Dataset excerpt:
───
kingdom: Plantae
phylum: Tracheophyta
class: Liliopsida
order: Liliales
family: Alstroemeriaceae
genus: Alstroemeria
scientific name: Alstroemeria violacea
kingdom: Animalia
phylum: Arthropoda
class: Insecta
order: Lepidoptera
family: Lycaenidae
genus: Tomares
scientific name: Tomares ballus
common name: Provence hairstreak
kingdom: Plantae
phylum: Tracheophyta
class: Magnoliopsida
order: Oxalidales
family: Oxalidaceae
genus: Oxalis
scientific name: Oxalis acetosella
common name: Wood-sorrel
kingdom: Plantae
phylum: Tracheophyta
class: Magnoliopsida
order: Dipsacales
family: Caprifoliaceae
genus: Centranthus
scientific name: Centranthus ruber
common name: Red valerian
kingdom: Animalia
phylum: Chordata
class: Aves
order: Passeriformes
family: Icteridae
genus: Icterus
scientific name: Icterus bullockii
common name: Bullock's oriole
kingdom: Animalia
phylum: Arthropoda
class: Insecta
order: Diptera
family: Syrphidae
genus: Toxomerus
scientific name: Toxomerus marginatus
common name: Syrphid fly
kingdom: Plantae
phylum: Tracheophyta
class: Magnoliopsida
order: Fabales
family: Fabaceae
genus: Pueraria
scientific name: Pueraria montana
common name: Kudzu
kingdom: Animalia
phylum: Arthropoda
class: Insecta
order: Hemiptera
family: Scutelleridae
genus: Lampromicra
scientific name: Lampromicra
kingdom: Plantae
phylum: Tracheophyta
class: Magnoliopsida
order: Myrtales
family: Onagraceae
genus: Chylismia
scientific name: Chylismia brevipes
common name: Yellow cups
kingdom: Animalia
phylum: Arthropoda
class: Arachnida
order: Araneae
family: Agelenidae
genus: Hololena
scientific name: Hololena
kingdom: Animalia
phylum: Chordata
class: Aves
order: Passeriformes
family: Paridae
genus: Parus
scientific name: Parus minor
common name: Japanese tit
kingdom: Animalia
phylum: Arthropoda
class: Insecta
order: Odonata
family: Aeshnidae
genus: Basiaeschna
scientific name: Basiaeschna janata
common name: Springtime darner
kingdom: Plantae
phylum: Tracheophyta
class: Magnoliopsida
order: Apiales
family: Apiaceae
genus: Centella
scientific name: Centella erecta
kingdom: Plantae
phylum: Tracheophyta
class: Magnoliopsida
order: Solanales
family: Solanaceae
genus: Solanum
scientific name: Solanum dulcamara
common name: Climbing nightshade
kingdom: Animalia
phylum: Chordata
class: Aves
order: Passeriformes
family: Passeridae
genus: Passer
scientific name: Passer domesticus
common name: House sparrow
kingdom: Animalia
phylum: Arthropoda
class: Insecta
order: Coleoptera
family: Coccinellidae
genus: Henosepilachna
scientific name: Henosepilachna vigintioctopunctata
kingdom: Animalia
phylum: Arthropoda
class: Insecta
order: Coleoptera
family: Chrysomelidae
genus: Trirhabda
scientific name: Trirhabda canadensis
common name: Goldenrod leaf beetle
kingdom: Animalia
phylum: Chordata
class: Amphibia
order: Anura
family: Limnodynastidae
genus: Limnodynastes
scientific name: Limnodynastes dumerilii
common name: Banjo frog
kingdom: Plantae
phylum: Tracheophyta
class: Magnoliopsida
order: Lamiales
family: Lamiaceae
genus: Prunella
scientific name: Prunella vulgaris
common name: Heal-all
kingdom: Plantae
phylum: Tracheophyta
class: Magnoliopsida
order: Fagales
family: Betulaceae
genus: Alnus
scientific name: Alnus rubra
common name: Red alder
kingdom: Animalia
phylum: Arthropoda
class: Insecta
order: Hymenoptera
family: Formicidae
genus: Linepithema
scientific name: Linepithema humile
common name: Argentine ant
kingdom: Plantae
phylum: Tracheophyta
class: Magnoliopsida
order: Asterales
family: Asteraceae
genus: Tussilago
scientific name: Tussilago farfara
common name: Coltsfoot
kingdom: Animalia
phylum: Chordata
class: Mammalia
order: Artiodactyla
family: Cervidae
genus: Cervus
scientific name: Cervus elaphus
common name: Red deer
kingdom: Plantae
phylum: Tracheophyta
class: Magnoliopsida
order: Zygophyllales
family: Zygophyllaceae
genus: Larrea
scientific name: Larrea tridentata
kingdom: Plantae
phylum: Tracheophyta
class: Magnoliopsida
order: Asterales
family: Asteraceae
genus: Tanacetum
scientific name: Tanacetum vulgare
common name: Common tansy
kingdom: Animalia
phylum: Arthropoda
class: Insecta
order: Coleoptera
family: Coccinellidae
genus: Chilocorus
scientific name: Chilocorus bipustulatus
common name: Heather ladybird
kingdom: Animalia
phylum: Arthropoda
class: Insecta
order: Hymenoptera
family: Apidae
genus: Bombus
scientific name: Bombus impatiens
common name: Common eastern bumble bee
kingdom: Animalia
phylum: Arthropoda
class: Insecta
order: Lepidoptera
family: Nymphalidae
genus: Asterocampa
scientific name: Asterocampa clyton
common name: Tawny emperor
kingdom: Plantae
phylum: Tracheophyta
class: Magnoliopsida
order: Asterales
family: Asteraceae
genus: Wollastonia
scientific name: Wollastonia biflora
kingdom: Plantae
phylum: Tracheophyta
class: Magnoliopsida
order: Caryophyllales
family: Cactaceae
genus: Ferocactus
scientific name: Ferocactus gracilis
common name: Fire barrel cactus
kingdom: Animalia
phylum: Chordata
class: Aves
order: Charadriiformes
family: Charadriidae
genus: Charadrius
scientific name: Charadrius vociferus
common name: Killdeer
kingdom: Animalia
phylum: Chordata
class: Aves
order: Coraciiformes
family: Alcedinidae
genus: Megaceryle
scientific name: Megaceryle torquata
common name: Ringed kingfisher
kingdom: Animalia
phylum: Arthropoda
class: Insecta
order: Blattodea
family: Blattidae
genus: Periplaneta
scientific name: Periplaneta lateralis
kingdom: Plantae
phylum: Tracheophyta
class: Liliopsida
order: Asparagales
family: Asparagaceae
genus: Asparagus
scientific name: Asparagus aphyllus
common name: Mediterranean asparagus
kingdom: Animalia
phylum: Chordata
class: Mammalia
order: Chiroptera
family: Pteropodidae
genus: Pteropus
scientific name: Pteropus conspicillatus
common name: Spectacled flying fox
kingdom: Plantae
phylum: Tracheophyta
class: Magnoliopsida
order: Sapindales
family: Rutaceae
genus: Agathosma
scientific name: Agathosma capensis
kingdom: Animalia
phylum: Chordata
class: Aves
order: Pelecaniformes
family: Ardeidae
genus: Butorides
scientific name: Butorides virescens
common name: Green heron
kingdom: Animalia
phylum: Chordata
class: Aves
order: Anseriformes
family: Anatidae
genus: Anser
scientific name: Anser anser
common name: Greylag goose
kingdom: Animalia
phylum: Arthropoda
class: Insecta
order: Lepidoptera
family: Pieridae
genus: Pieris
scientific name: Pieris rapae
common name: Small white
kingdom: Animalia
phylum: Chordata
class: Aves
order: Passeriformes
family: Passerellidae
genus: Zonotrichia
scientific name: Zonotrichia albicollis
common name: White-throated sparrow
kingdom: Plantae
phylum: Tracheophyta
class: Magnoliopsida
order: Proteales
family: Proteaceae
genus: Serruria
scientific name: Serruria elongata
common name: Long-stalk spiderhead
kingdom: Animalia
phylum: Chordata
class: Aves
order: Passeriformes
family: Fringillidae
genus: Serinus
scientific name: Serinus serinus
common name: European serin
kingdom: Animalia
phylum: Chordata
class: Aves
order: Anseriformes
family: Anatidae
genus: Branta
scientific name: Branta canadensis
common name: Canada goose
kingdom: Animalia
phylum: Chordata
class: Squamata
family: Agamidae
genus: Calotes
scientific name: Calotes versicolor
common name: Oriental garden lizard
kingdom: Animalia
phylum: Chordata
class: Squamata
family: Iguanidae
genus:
───
Exercise prompt: Retype every one of the lines above without any changes.

Exercise response:
kingdom: Plantae
phylum: Tracheophyta
class: Liliopsida
order: Liliales
family: Alstroemeriaceae
genus: Alstroemeria
scientific name: Alstroemeria violacea
kingdom: Animalia
phylum: Arthropoda
class: Insecta
order: Lepidoptera
family: Lycaenidae
genus: Tomares
scientific name: Tomares ballus
common name: Provence hairstreak
kingdom: Plantae
phylum: Tracheophyta
class: Magnoliopsida
order: Oxalidales
family: Oxalidaceae
genus: Oxalis
scientific name: Oxalis acetosella
common name: Wood-sorrel
kingdom: Plantae
phylum: Tracheophyta
class: Magnoliopsida
order: Dipsacales
family: Caprifoliaceae
genus: Centranthus
scientific name: Centranthus ruber
common name: Red valerian
kingdom: Animalia
phylum: Chordata
class: Aves
order: Passeriformes
family: Icteridae
genus: Icterus
scientific name: Icterus bullockii
common name: Bullock's oriole
kingdom: Animalia
phylum: Arthropoda
class: Insecta
order: Diptera
family: Syrphidae
genus: Toxomerus
scientific name: Toxomerus marginatus
common name: Syrphid fly
kingdom: Plantae
phylum: Tracheophyta
class: Magnoliopsida
order: Fabales
family: Fabaceae
genus: Pueraria
scientific name: Pueraria montana
common name: Kudzu
kingdom: Animalia
phylum: Arthropoda
class: Insecta
order: Hemiptera
family: Scutelleridae
genus: Lampromicra
scientific name: Lampromicra
kingdom: Plantae
phylum: Tracheophyta
class: Magnoliopsida
order: Myrtales
family: Onagraceae
genus: Chylismia
scientific name: Chylismia brevipes
common name: Yellow cups
kingdom: Animalia
phylum: Arthropoda
class: Arachnida
order: Araneae
family: Agelenidae
genus: Hololena
scientific name: Hololena
kingdom: Animalia
phylum: Chordata
class: Aves
order: Passeriformes
family: Paridae
genus: Parus
scientific name: Parus minor
common name: Japanese tit
kingdom: Animalia
phylum: Arthropoda
class: Insecta
order: Odonata
family: Aeshnidae
genus: Basiaeschna
scientific name: Basiaeschna janata
common name: Springtime darner
kingdom: Plantae
phylum: Tracheophyta
class: Magnoliopsida
order: Apiales
family: Apiaceae
genus: Centella
scientific name: Centella erecta
kingdom: Plantae
phylum: Tracheophyta
class: Magnoliopsida
order: Solanales
family: Solanaceae
genus: Solanum
scientific name: Solanum dulcamara
common name: Climbing nightshade
kingdom: Animalia
phylum: Chordata
class: Aves
order: Passeriformes
family: Passeridae
genus: Passer
scientific name: Passer domesticus
common name: House sparrow
kingdom: Animalia
phylum: Arthropoda
class: Insecta
order: Coleoptera
family: Coccinellidae
genus: Henosepilachna
scientific name: Henosepilachna vigintioctopunctata
kingdom: Animalia
phylum: Arthropoda
class: Insecta
order: Coleoptera
family: Chrysomelidae
genus: Trirhabda
scientific name: Trirhabda canadensis
common name: Goldenrod leaf beetle
kingdom: Animalia
phylum: Chordata
class: Amphibia
order: Anura
family: Limnodynastidae
genus: Limnodynastes
scientific name: Limnodynastes dumerilii
common name: Banjo frog
kingdom: Plantae
phylum: Tracheophyta
class: Magnoliopsida
order: Lamiales
family: Lamiaceae
genus: Prunella
scientific name: Prunella vulgaris
common name: Heal-all
kingdom: Plantae
phylum: Tracheophyta
class: Magnoliopsida
order: Fagales
family: Betulaceae
genus: Alnus
scientific name: Alnus rubra
common name: Red alder
kingdom: Animalia
phylum: Arthropoda
class: Insecta
order: Hymenoptera
family: Formicidae
genus: Linepithema
scientific name: Linepithema humile
common name: Argentine ant
kingdom: Plantae
phylum: Tracheophyta
class: Magnoliopsida
order: Asterales
family: Asteraceae
genus: Tussilago
scientific name: Tussilago farfara
common name: Coltsfoot
kingdom: Animalia
phylum: Chordata
class: Mammalia
order: Artiodactyla
family: Cervidae
genus: Cervus
scientific name: Cervus elaphus
common name: Red deer
kingdom: Plantae
phylum: Tracheophyta
class: Magnoliopsida
order: Zygophyllales
family: Zygophyllaceae
genus: Larrea
scientific name: Larrea tridentata
kingdom: Plantae
phylum: Tracheophyta
class: Magnoliopsida
order: Asterales
family: Asteraceae
genus: Tanacetum
scientific name: Tanacetum vulgare
common name: Common tansy
kingdom: Animalia
phylum: Arthropoda
class: Insecta
order: Coleoptera
family: Coccinellidae
genus: Chilocorus
scientific name: Chilocorus bipustulatus
common name: Heather ladybird
kingdom: Animalia
phylum: Arthropoda
class: Insecta
order: Hymenoptera
family: Apidae
genus: Bombus
scientific name: Bombus impatiens
common name: Common eastern bumble bee
kingdom: Animalia
phylum: Arthropoda
class: Insecta
order: Lepidoptera
family: Nymphalidae
genus: Asterocampa
scientific name: Asterocampa clyton
common name: Tawny emperor
kingdom: Plantae
phylum: Tracheophyta
class: Magnoliopsida
order: Asterales
family: Asteraceae
genus: Wollastonia
scientific name: Wollastonia biflora
kingdom: Plantae
phylum: Tracheophyta
class: Magnoliopsida
order: Caryophyllales
family: Cactaceae
genus: Ferocactus
scientific name: Ferocactus gracilis
common name: Fire barrel cactus
kingdom: Animalia
phylum: Chordata
class: Aves
order: Charadriiformes
family: Charadriidae
genus: Charadrius
scientific name: Charadrius vociferus
common name: Killdeer
kingdom: Animalia
phylum: Chordata
class: Aves
order: Coraciiformes
family: Alcedinidae
genus: Megaceryle
scientific name: Megaceryle torquata
common name: Ringed kingfisher
kingdom: Animalia
phylum: Arthropoda
class: Insecta
order: Blattodea
family: Blattidae
genus: Periplaneta
scientific name: Periplaneta lateralis
kingdom: Plantae
phylum: Tracheophyta
class: Liliopsida
order: Asparagales
family: Asparagaceae
genus: Asparagus
scientific name: Asparagus aphyllus
common name: Mediterranean asparagus
kingdom: Animalia
phylum: Chordata
class: Mammalia
order: Chiroptera
family: Pteropodidae
genus: Pteropus
scientific name: Pteropus conspicillatus
common name: Spectacled flying fox
kingdom: Plantae
phylum: Tracheophyta
class: Magnoliopsida
order: Sapindales
family: Rutaceae
genus: Agathosma
scientific name: Agathosma capensis
kingdom: Animalia
phylum: Chordata
class: Aves
order: Pelecaniformes
family: Ardeidae
genus: Butorides
scientific name: Butorides virescens
common name: Green heron
kingdom: Animalia
phylum: Chordata
class: Aves
order: Anseriformes
family: Anatidae
genus: Anser
scientific name: Anser anser
common name: Greylag goose
kingdom: Animalia
phylum: Arthropoda
class: Insecta
order: Lepidoptera
family: Pieridae
genus: Pieris
scientific name: Pieris rapae
common name: Small white
kingdom: Animalia
phylum: Chordata
class: Aves
order: Passeriformes
family: Passerellidae
genus: Zonotrichia
scientific name: Zonotrichia albicollis
common name: White-throated sparrow
kingdom: Plantae
phylum: Tracheophyta
class: Magnoliopsida
order: Proteales
family: Proteaceae
genus: Serruria
scientific name: Serruria elongata
common name: Long-stalk spiderhead
kingdom: Animalia
phylum: Chordata
class: Aves
order: Passeriformes
family: Fringillidae
genus: Serinus
scientific name: Serinus serinus
common name: European serin
kingdom: Animalia
phylum: Chordata
class: Aves
order: Anseriformes
family: Anatidae
genus: Branta
scientific name: Branta canadensis
common name: Canada goose
kingdom: Animalia
phylum: Chordata
class: Squamata
family: Agamidae
genus: Calotes
scientific name: Calotes versicolor
common name: Oriental garden lizard
kingdom: Animalia
phylum: Chordata
class: Squamata
family: Iguanidae
genus:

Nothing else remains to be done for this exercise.